Santa Prisca
Martire
Aggiornato il 21 luglio 2026
Il cammino terreno
La vita di Santa Prisca si svolge nel contesto della Roma del terzo secolo, un tempo segnato dalla prova e dalla testimonianza coraggiosa dei martiri. La tradizione cristiana ha avvolto la sua figura di un fascino particolare, accostando il suo nome alla memoria dell'apostolo Pietro, dal quale avrebbe ricevuto il sacramento del battesimo. Questo legame ideale con le origini della fede romana ne sottolinea la rilevanza spirituale, trasformandola in una figura ponte tra la predicazione apostolica e la Chiesa consolidata dei secoli successivi.
Il legame con la città di Roma è profondo e si irradia attraverso luoghi carichi di significato, come la via Ostiense e le catacombe di Priscilla, che hanno conservato nel silenzio dei secoli le tracce della sua esistenza. La sua identificazione, avvenuta in epoca successiva, con la figura di Prisca, moglie di Aquila, non fa che arricchire il profilo di una donna consacrata alla causa del Vangelo, il cui martirio costituisce il sigillo definitivo di una vita spesa nell'adesione totale a Cristo. La sua opera, che la vede fondatrice della chiesa titolare sull'Aventino, ci restituisce l'immagine di una comunità che, fin dai primi tempi, ha saputo onorare i propri testimoni non solo con il ricordo, ma con la cura di luoghi destinati alla preghiera e alla celebrazione dei santi misteri.
La memoria liturgica
Il culto di Santa Prisca trova il suo centro vitale nella basilica che sorge sul colle Aventino, luogo che ancora oggi funge da custode della sua eredità spirituale. La commemorazione nel Martirologio Romano, fissata al diciotto gennaio, è il culmine di una devozione che affonda le proprie radici in un passato remoto, come testimoniato dall'epigrafe funeraria del quinto secolo. Tale reperto rappresenta una prova inconfutabile di quanto profondo fosse il legame tra la santa e la comunità romana, che nel suo sacrificio riconosceva un modello di perseveranza.
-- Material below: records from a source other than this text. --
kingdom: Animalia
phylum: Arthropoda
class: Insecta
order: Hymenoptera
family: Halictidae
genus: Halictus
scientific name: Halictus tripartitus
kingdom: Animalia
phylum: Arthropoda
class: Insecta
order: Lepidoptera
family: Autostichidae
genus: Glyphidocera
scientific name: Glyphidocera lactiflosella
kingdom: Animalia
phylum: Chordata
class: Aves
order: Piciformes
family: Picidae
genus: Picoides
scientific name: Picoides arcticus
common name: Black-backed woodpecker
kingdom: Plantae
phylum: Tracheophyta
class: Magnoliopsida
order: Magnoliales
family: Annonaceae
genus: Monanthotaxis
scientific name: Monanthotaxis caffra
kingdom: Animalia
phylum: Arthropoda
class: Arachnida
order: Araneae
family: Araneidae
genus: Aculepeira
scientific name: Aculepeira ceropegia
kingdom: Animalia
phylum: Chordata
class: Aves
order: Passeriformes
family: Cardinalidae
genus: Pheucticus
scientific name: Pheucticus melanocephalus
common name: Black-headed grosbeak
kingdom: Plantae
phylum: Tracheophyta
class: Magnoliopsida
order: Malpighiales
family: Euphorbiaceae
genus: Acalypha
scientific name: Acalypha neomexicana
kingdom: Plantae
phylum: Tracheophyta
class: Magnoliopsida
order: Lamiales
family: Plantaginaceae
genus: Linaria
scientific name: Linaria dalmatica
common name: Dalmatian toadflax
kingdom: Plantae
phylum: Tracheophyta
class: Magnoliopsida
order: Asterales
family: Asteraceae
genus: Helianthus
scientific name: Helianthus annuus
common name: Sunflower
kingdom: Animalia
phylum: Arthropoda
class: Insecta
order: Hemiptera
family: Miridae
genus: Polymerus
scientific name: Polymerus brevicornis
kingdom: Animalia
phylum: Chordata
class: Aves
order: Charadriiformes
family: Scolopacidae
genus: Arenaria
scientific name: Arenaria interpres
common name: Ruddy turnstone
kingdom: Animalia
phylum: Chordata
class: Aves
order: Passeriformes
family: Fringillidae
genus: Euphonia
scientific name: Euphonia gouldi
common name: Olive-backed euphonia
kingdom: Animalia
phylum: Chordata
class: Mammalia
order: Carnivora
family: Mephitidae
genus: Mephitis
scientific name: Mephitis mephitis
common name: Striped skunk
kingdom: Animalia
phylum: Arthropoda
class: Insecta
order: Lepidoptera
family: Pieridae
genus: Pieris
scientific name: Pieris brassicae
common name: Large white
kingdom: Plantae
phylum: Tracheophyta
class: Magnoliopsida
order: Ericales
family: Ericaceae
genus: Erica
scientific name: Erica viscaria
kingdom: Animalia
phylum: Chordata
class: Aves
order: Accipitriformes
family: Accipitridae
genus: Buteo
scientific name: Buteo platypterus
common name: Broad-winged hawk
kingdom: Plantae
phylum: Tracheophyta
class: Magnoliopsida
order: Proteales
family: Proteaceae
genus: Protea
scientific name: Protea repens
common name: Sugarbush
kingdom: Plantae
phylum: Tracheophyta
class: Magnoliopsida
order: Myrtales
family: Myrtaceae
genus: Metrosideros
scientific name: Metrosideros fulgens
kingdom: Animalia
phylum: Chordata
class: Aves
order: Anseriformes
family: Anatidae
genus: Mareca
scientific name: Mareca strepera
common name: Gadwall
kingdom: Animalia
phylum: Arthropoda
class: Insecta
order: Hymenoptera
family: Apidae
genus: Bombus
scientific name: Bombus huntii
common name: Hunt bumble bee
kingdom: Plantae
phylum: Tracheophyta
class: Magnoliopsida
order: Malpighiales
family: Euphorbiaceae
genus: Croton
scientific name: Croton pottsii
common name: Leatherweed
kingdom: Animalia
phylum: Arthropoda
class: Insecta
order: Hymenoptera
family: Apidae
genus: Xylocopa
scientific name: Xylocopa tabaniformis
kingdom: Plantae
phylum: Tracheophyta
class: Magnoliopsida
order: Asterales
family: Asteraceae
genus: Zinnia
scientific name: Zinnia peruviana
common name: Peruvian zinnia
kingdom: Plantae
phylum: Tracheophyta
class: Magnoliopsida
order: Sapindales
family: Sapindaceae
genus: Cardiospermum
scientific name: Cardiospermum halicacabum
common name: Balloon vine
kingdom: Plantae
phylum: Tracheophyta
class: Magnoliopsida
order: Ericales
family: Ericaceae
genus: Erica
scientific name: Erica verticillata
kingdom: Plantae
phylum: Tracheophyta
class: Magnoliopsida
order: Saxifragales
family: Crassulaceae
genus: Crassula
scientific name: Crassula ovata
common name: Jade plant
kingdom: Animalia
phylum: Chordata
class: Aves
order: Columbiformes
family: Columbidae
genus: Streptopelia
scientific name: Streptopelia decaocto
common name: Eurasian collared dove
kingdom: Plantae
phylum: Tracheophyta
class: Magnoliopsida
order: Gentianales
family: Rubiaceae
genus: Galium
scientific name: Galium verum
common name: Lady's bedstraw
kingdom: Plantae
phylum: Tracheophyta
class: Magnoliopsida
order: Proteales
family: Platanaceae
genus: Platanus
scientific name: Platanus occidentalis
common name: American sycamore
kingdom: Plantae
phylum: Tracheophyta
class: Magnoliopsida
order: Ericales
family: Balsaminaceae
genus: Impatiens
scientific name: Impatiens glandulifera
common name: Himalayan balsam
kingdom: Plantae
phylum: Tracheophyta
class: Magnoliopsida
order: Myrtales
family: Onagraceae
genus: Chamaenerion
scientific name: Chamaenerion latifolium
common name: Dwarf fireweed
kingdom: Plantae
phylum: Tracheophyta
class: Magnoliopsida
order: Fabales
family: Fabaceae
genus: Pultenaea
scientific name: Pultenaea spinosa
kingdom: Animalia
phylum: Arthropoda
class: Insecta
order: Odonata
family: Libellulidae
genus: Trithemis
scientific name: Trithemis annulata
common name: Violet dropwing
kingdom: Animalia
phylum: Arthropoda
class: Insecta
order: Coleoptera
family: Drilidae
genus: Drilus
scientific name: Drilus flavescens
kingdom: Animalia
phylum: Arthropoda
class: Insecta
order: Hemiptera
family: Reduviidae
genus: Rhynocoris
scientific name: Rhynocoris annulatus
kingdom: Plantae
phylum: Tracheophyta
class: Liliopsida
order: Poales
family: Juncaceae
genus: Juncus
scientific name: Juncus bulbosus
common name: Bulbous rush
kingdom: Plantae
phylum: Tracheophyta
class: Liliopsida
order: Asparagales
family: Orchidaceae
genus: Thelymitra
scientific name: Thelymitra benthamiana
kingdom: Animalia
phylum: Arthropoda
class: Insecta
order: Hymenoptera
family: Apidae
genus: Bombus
Venerare Santa Prisca significa accostarsi alla semplicità delle origini cristiane, dove il martirio non era un atto solitario, ma un evento che coinvolgeva l'intero corpo ecclesiale. La Chiesa, nel mantenere viva questa memoria, invita i fedeli a guardare alla testimonianza di Prisca come a una luce che, pur nel silenzio dei secoli, continua a brillare sull'Aventino, ricordandoci che ogni vita offerta per amore di Dio trova dimora sicura nella liturgia eterna del cielo.
Domande frequenti
Quando si festeggia Santa Prisca?
La sua ricorrenza si celebra il 18 gennaio, secondo quanto indicato dal Martirologio Romano.
Di cosa è patrona Santa Prisca?
I fatti forniti non menzionano patronati specifici attribuiti alla santa.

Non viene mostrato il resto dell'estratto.